MATERIAL PROVIDED —
_ _ _

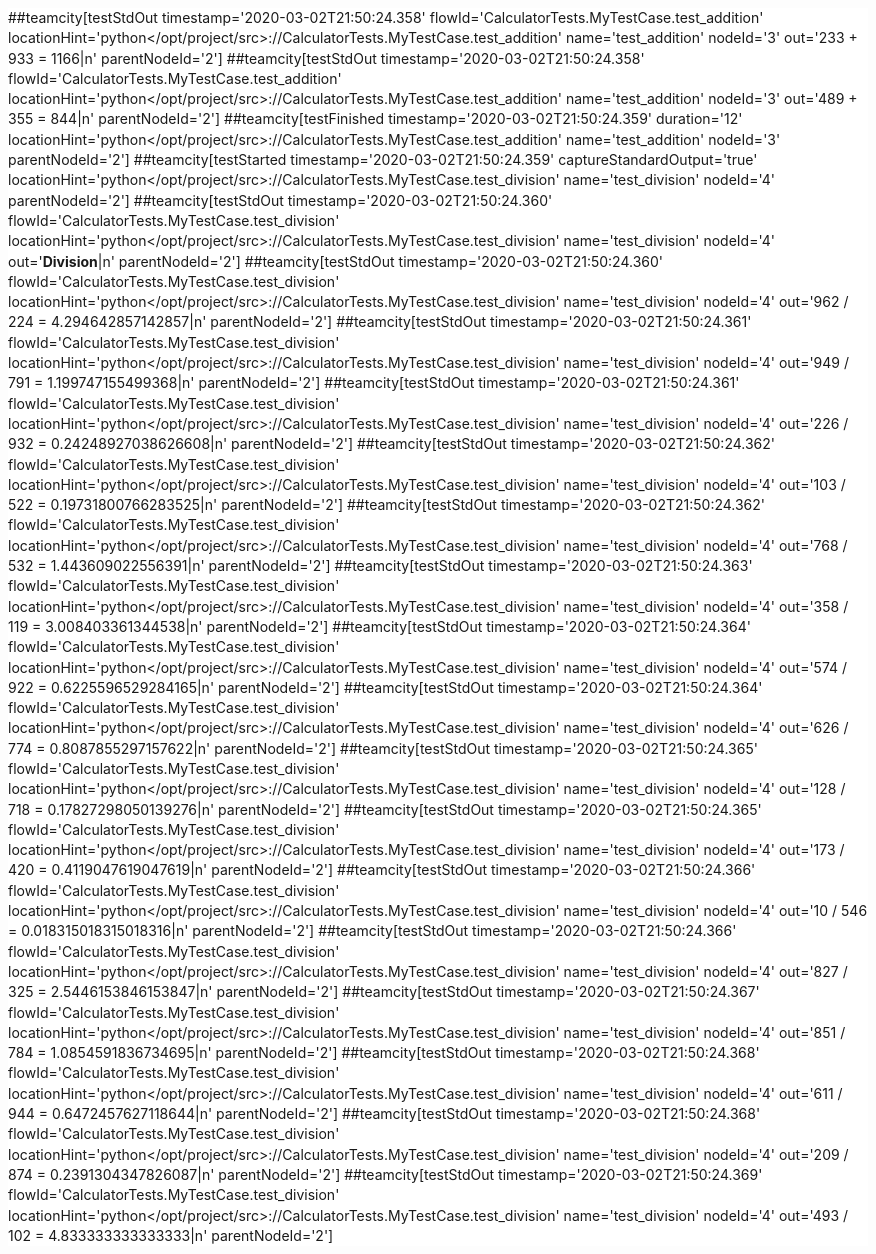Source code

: ##teamcity[testStdOut timestamp='2020-03-02T21:50:24.358' flowId='CalculatorTests.MyTestCase.test_addition' locationHint='python</opt/project/src>://CalculatorTests.MyTestCase.test_addition' name='test_addition' nodeId='3' out='233 + 933 = 1166|n' parentNodeId='2']
##teamcity[testStdOut timestamp='2020-03-02T21:50:24.358' flowId='CalculatorTests.MyTestCase.test_addition' locationHint='python</opt/project/src>://CalculatorTests.MyTestCase.test_addition' name='test_addition' nodeId='3' out='489 + 355 = 844|n' parentNodeId='2']
##teamcity[testFinished timestamp='2020-03-02T21:50:24.359' duration='12' locationHint='python</opt/project/src>://CalculatorTests.MyTestCase.test_addition' name='test_addition' nodeId='3' parentNodeId='2']
##teamcity[testStarted timestamp='2020-03-02T21:50:24.359' captureStandardOutput='true' locationHint='python</opt/project/src>://CalculatorTests.MyTestCase.test_division' name='test_division' nodeId='4' parentNodeId='2']
##teamcity[testStdOut timestamp='2020-03-02T21:50:24.360' flowId='CalculatorTests.MyTestCase.test_division' locationHint='python</opt/project/src>://CalculatorTests.MyTestCase.test_division' name='test_division' nodeId='4' out='________Division________|n' parentNodeId='2']
##teamcity[testStdOut timestamp='2020-03-02T21:50:24.360' flowId='CalculatorTests.MyTestCase.test_division' locationHint='python</opt/project/src>://CalculatorTests.MyTestCase.test_division' name='test_division' nodeId='4' out='962 / 224 = 4.294642857142857|n' parentNodeId='2']
##teamcity[testStdOut timestamp='2020-03-02T21:50:24.361' flowId='CalculatorTests.MyTestCase.test_division' locationHint='python</opt/project/src>://CalculatorTests.MyTestCase.test_division' name='test_division' nodeId='4' out='949 / 791 = 1.199747155499368|n' parentNodeId='2']
##teamcity[testStdOut timestamp='2020-03-02T21:50:24.361' flowId='CalculatorTests.MyTestCase.test_division' locationHint='python</opt/project/src>://CalculatorTests.MyTestCase.test_division' name='test_division' nodeId='4' out='226 / 932 = 0.24248927038626608|n' parentNodeId='2']
##teamcity[testStdOut timestamp='2020-03-02T21:50:24.362' flowId='CalculatorTests.MyTestCase.test_division' locationHint='python</opt/project/src>://CalculatorTests.MyTestCase.test_division' name='test_division' nodeId='4' out='103 / 522 = 0.19731800766283525|n' parentNodeId='2']
##teamcity[testStdOut timestamp='2020-03-02T21:50:24.362' flowId='CalculatorTests.MyTestCase.test_division' locationHint='python</opt/project/src>://CalculatorTests.MyTestCase.test_division' name='test_division' nodeId='4' out='768 / 532 = 1.443609022556391|n' parentNodeId='2']
##teamcity[testStdOut timestamp='2020-03-02T21:50:24.363' flowId='CalculatorTests.MyTestCase.test_division' locationHint='python</opt/project/src>://CalculatorTests.MyTestCase.test_division' name='test_division' nodeId='4' out='358 / 119 = 3.008403361344538|n' parentNodeId='2']
##teamcity[testStdOut timestamp='2020-03-02T21:50:24.364' flowId='CalculatorTests.MyTestCase.test_division' locationHint='python</opt/project/src>://CalculatorTests.MyTestCase.test_division' name='test_division' nodeId='4' out='574 / 922 = 0.6225596529284165|n' parentNodeId='2']
##teamcity[testStdOut timestamp='2020-03-02T21:50:24.364' flowId='CalculatorTests.MyTestCase.test_division' locationHint='python</opt/project/src>://CalculatorTests.MyTestCase.test_division' name='test_division' nodeId='4' out='626 / 774 = 0.8087855297157622|n' parentNodeId='2']
##teamcity[testStdOut timestamp='2020-03-02T21:50:24.365' flowId='CalculatorTests.MyTestCase.test_division' locationHint='python</opt/project/src>://CalculatorTests.MyTestCase.test_division' name='test_division' nodeId='4' out='128 / 718 = 0.17827298050139276|n' parentNodeId='2']
##teamcity[testStdOut timestamp='2020-03-02T21:50:24.365' flowId='CalculatorTests.MyTestCase.test_division' locationHint='python</opt/project/src>://CalculatorTests.MyTestCase.test_division' name='test_division' nodeId='4' out='173 / 420 = 0.4119047619047619|n' parentNodeId='2']
##teamcity[testStdOut timestamp='2020-03-02T21:50:24.366' flowId='CalculatorTests.MyTestCase.test_division' locationHint='python</opt/project/src>://CalculatorTests.MyTestCase.test_division' name='test_division' nodeId='4' out='10 / 546 = 0.018315018315018316|n' parentNodeId='2']
##teamcity[testStdOut timestamp='2020-03-02T21:50:24.366' flowId='CalculatorTests.MyTestCase.test_division' locationHint='python</opt/project/src>://CalculatorTests.MyTestCase.test_division' name='test_division' nodeId='4' out='827 / 325 = 2.5446153846153847|n' parentNodeId='2']
##teamcity[testStdOut timestamp='2020-03-02T21:50:24.367' flowId='CalculatorTests.MyTestCase.test_division' locationHint='python</opt/project/src>://CalculatorTests.MyTestCase.test_division' name='test_division' nodeId='4' out='851 / 784 = 1.0854591836734695|n' parentNodeId='2']
##teamcity[testStdOut timestamp='2020-03-02T21:50:24.368' flowId='CalculatorTests.MyTestCase.test_division' locationHint='python</opt/project/src>://CalculatorTests.MyTestCase.test_division' name='test_division' nodeId='4' out='611 / 944 = 0.6472457627118644|n' parentNodeId='2']
##teamcity[testStdOut timestamp='2020-03-02T21:50:24.368' flowId='CalculatorTests.MyTestCase.test_division' locationHint='python</opt/project/src>://CalculatorTests.MyTestCase.test_division' name='test_division' nodeId='4' out='209 / 874 = 0.2391304347826087|n' parentNodeId='2']
##teamcity[testStdOut timestamp='2020-03-02T21:50:24.369' flowId='CalculatorTests.MyTestCase.test_division' locationHint='python</opt/project/src>://CalculatorTests.MyTestCase.test_division' name='test_division' nodeId='4' out='493 / 102 = 4.833333333333333|n' parentNodeId='2']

_ _ _

WHAT THE TASK ASKS — Take the lines above from the one containing "325 = 2.5446153846153847|n' parentNodeId='2']" down to the one containing "944 = 0.6472457627118644|n' parentNodeId='2']", and transcribe them exactly, both ends included.

THE COMPLETED TASK —
##teamcity[testStdOut timestamp='2020-03-02T21:50:24.366' flowId='CalculatorTests.MyTestCase.test_division' locationHint='python</opt/project/src>://CalculatorTests.MyTestCase.test_division' name='test_division' nodeId='4' out='827 / 325 = 2.5446153846153847|n' parentNodeId='2']
##teamcity[testStdOut timestamp='2020-03-02T21:50:24.367' flowId='CalculatorTests.MyTestCase.test_division' locationHint='python</opt/project/src>://CalculatorTests.MyTestCase.test_division' name='test_division' nodeId='4' out='851 / 784 = 1.0854591836734695|n' parentNodeId='2']
##teamcity[testStdOut timestamp='2020-03-02T21:50:24.368' flowId='CalculatorTests.MyTestCase.test_division' locationHint='python</opt/project/src>://CalculatorTests.MyTestCase.test_division' name='test_division' nodeId='4' out='611 / 944 = 0.6472457627118644|n' parentNodeId='2']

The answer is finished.